Being a father is one of the greatest joys a man can experience. While showing up and being present is half the battle in raising secure and responsible children, a good father goes above and beyond the call of duty. He not only works to provide a good life for his child and family, but also nurtures and provides unconditional love. Whether you’re a new dad hoping to raise strong-willed and confident children or just looking to improve your capabilities as a father, here are some core qualities you should aim to develop.
Patience
The saying “patience is a virtue” definitely applies to being a parent. Children, especially at a young age, demand a lot of a parent’s attention and it can be physically and emotionally draining catering to their every need—and that’s not including cleaning up messes every day and answering the same questions repeatedly. Getting frustrated or angry at a child who may know what they’re doing is wrong, however, does no good for the parent or child. Exhibiting patience isn’t always easy for overstimulated parents, which is why it’s important to take some time each day to prioritize self-care.
Patience is also a valuable quality to have when teaching kids new things, whether it’s riding a bike, playing a new video game, or how to complete chores. Children are more likely to get discouraged and may feel bad about themselves if they see their dad getting frustrated or upset at their repeated failures. By practicing patience, you avoid unwanted stress or anxiety in these situations and help create a nurturing environment in which the child feels more comfortable and confident.
Emotional Intelligence
Emotional intelligence is one of the key psychological indicators of a good father. A father should be able to control and regulate his own emotions, while also having the ability to understand and navigate the big emotions their children display. This makes it easier to respond to the child’s emotional needs.
Empathy is similar to emotional intelligence, although the latter takes it a step further. Whereas empathy is the ability to understand the emotions of another person, emotional intelligence refers to reading emotions and other nonverbal cues to determine the cause for a child’s behavior. This is especially vital in the early stages of a child’s life as it can help them develop their own emotional intelligence.
Responsibility
It’s not always easy to wake up in the middle of the night to change a crying baby’s diaper or to get up at the crack of dawn to take your child to hockey practice, but being responsible to your child’s needs is paramount to being a good father. A good parent understands their free time is limited and that these and other responsibilities are part of the job of raising children. If you’re a father, you have to accept that your time is not fully your own. Consistently showing up and being there for your kids is important for their wellbeing, but also sets a good example for them to carry on in life.
Support
Kids need support from their parents – or their guardians – in order to thrive. Even if you disagree with your child’s decision, you can be supportive of that decision regardless and let your child follow their own path. A good dad might offer reasons why he disagrees with his child’s decision, but in the end will always have their back. Moreover, good dads defend their child when needed.
It’s important to remember your child is an individual. They may look like you and share many qualities and traits, but they’re their own person with unique hopes and dreams—not just an extension of you.
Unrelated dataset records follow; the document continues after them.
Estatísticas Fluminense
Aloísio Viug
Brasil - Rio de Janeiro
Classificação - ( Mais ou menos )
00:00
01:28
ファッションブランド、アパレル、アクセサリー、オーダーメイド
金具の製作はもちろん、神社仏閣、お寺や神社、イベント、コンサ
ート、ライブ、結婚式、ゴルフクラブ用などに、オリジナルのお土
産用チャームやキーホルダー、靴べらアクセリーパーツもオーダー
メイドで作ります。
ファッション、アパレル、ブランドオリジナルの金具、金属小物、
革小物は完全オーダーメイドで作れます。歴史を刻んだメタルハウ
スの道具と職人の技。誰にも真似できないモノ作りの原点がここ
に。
You might have one time aspired to raise a future professional athlete, but if you’re kid isn’t into sports, it’s your job to show up and support them as they pursue their own interests.
Playfulness
Being a father is a serious job that requires around-the-clock commitment. You need to be supportive and loyal, exercise patience, be willing to discipline appropriately, listen attentively, and show empathy. Again, this can be mentally and physically draining, especially when balancing a job and other responsibilities. However, at the end of the day, a good father still has time to be playful and silly with his kids.
Children learn through play. They develop critical life skills such as problem-solving, empathy, and resilience by playing pretend. Analyzing “fragmentary evidence” from the past four decades, University of Cambridge Faculty of Education academics determined in a 2020 study that children whose fathers played with them on a regular basis experienced enhanced emotional and social development.
You’ve Got This
Being a parent is hard, and it can sometimes feel like you’re failing even when you’re trying your best. The key is to show yourself some grace. You can’t change the past, but every day, you can keep trying to be a better parent than the day before. If you make a mistake, apologize to your child. This can help increase their trust in you, and it teaches them that no one is perfect, but it’s still important to take responsibility for your actions.
In addition, be sure to lean on your support systems—whether that’s your family, spouse or partner, your friends, fellow dads, or even parenting classes. (Search online for classes in your area at local community centers.) Ask for help when you need it. Remember, admitting you’re feeling overwhelmed isn’t a sign of weakness; it’s a sign that you want to do what you can to be the best parent possible.